Therapy: Because of the severe placement of his foot, I referred him out to a physical therapist that is also a runner and did gait analysis. The physical therapist has taken over his care.
Runner Six: Presented with a S-postural imbalance and was overweight by 30 lbs, and the foot was in a position of extreme over pronation, too many toes sign with posterior tibial insufficiency.
Therapy: I referred her out to a podiatrist because she wanted to keep running. She was fitted for an orthotic which had to be adjusted three times before the pain discontinued. We saw her once a week while she was training using myofascial release, cupping and PNF stretching to the muscular imbalances. She also practiced yoga twice a week and started more core training. She went on to run 20 miles in Spain.

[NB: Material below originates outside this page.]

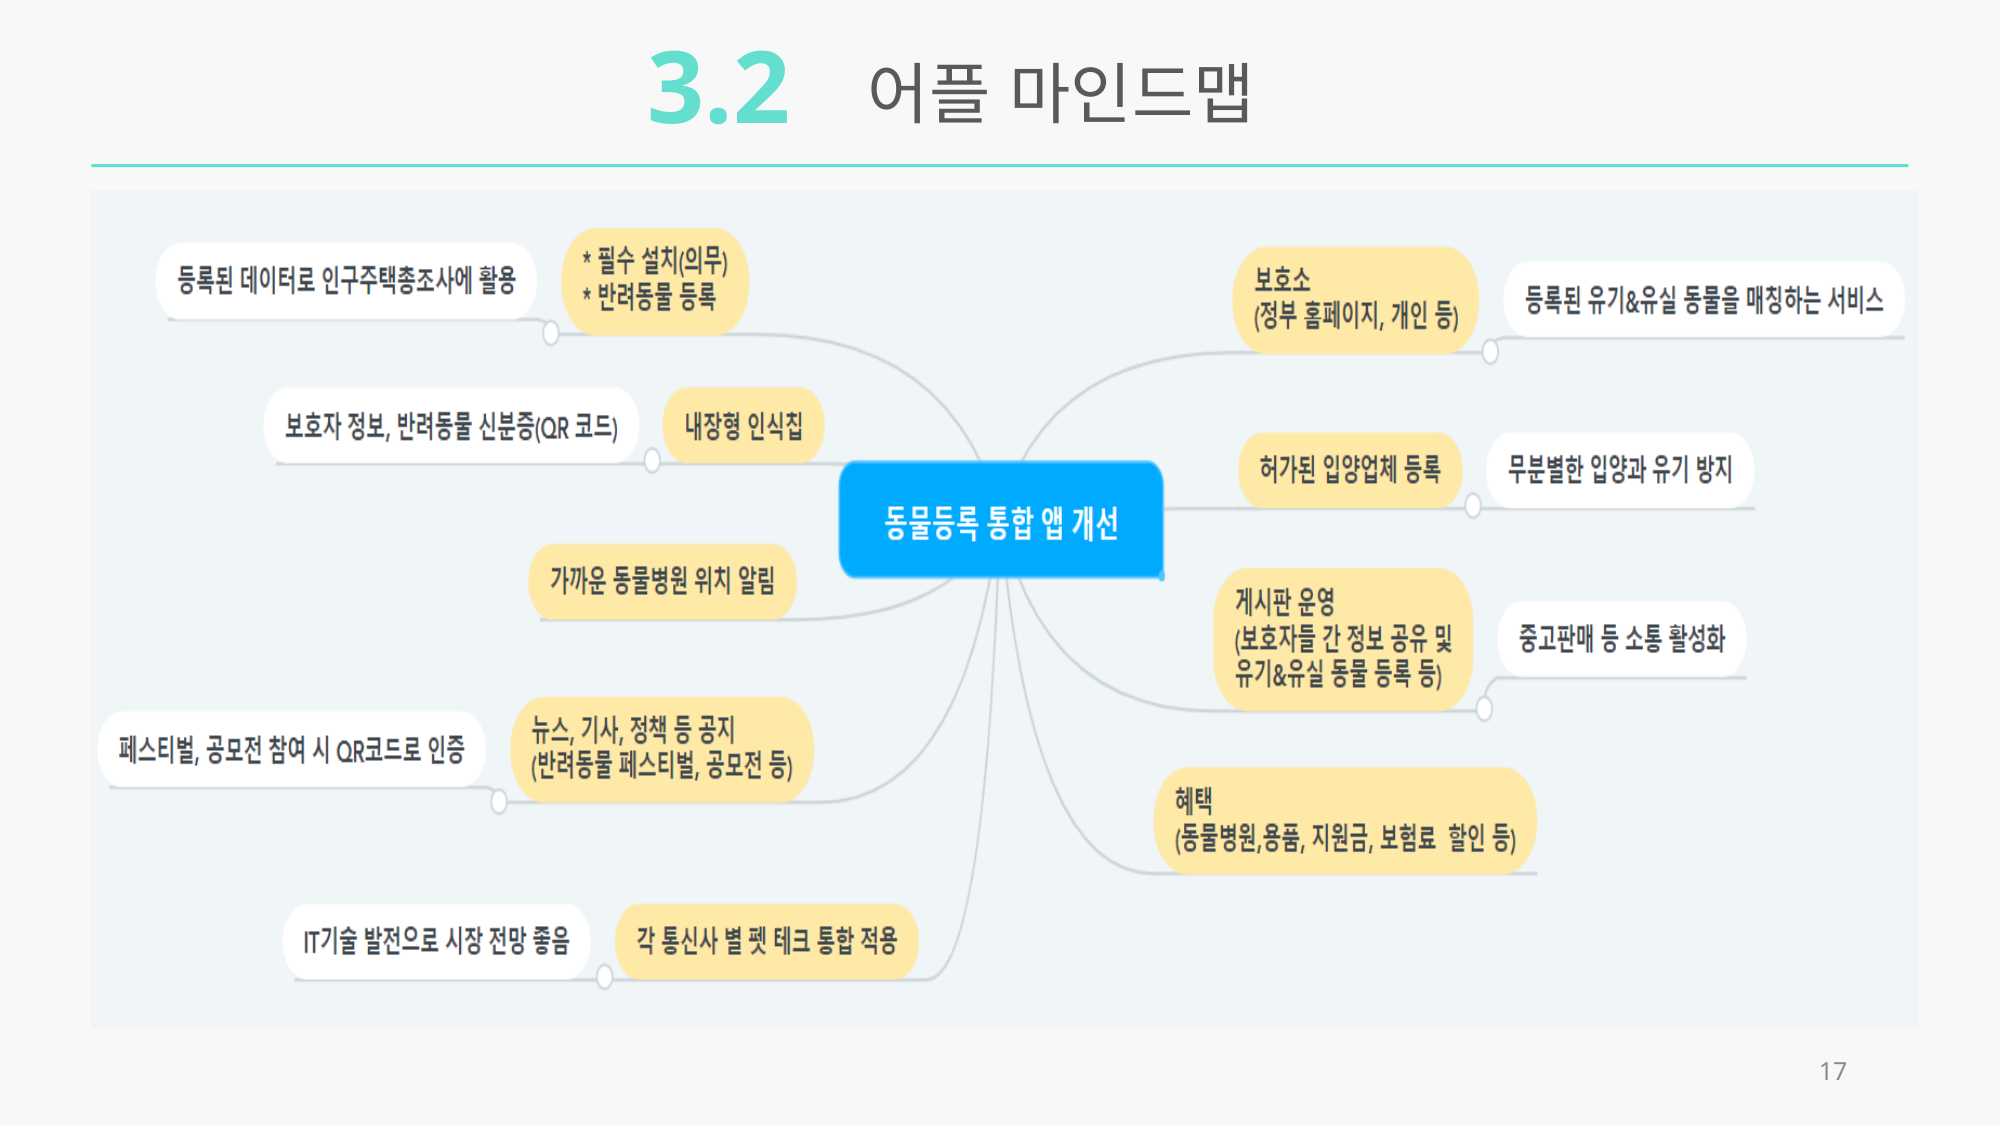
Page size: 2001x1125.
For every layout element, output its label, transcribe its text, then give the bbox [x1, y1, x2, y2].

text_box [90, 163, 1909, 168]
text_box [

As massage therapists, our message should be louder that our myofascial skills should be used as prevention to an injury. Using a few simple screens assessing for risk could save our clients hundreds of dollars in rehabilitation costs. You can help by improving your understanding of the working biomechanics of a joint and the myofascial system. Move away from thinking one muscle is the problem and begin to look at the force-coupling relationship that is formed by the myofascial system.
When searching for strategies to prevent tibial stress fractures, we should turn our attention to intrinsic factors, attempting to correct or ameliorate the effects of inadequate bone strength, weak lower leg muscles, high impact loading rates, muscular-myofascial restrictions and the interplay between the ankle and subtalar joints.